What you should do: Below are some lines of data. Return all of them as they are.

Data records:

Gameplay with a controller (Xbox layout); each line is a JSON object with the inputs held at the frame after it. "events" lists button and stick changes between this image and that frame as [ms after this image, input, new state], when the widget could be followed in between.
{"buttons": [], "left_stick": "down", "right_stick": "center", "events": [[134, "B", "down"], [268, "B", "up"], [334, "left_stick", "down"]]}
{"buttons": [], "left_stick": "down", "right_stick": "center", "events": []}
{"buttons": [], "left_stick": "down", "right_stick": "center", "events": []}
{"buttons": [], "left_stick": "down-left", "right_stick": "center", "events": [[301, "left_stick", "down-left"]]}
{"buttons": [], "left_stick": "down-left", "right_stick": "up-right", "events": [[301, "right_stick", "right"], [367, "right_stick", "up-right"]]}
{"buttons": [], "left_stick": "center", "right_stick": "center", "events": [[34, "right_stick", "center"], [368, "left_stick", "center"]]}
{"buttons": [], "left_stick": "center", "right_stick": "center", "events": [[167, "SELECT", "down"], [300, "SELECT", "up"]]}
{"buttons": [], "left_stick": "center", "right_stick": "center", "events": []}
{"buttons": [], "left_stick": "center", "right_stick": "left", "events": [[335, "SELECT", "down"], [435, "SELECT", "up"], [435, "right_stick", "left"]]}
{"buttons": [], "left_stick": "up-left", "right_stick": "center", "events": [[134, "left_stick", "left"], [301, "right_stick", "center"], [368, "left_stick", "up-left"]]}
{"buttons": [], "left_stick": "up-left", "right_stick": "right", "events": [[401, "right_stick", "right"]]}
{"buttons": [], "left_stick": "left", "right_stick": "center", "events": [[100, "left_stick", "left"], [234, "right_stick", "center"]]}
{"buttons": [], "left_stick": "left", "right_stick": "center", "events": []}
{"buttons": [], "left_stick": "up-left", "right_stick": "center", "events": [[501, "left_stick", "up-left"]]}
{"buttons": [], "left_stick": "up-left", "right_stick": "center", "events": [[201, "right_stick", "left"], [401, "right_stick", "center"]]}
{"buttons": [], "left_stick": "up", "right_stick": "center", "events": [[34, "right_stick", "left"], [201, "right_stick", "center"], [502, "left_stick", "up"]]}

Reply to the task:
Gameplay with a controller (Xbox layout); each line is a JSON object with the inputs held at the frame after it. "events" lists button and stick changes between this image and that frame as [ms after this image, input, new state], when the widget could be followed in between.
{"buttons": [], "left_stick": "down", "right_stick": "center", "events": [[134, "B", "down"], [268, "B", "up"], [334, "left_stick", "down"]]}
{"buttons": [], "left_stick": "down", "right_stick": "center", "events": []}
{"buttons": [], "left_stick": "down", "right_stick": "center", "events": []}
{"buttons": [], "left_stick": "down-left", "right_stick": "center", "events": [[301, "left_stick", "down-left"]]}
{"buttons": [], "left_stick": "down-left", "right_stick": "up-right", "events": [[301, "right_stick", "right"], [367, "right_stick", "up-right"]]}
{"buttons": [], "left_stick": "center", "right_stick": "center", "events": [[34, "right_stick", "center"], [368, "left_stick", "center"]]}
{"buttons": [], "left_stick": "center", "right_stick": "center", "events": [[167, "SELECT", "down"], [300, "SELECT", "up"]]}
{"buttons": [], "left_stick": "center", "right_stick": "center", "events": []}
{"buttons": [], "left_stick": "center", "right_stick": "left", "events": [[335, "SELECT", "down"], [435, "SELECT", "up"], [435, "right_stick", "left"]]}
{"buttons": [], "left_stick": "up-left", "right_stick": "center", "events": [[134, "left_stick", "left"], [301, "right_stick", "center"], [368, "left_stick", "up-left"]]}
{"buttons": [], "left_stick": "up-left", "right_stick": "right", "events": [[401, "right_stick", "right"]]}
{"buttons": [], "left_stick": "left", "right_stick": "center", "events": [[100, "left_stick", "left"], [234, "right_stick", "center"]]}
{"buttons": [], "left_stick": "left", "right_stick": "center", "events": []}
{"buttons": [], "left_stick": "up-left", "right_stick": "center", "events": [[501, "left_stick", "up-left"]]}
{"buttons": [], "left_stick": "up-left", "right_stick": "center", "events": [[201, "right_stick", "left"], [401, "right_stick", "center"]]}
{"buttons": [], "left_stick": "up", "right_stick": "center", "events": [[34, "right_stick", "left"], [201, "right_stick", "center"], [502, "left_stick", "up"]]}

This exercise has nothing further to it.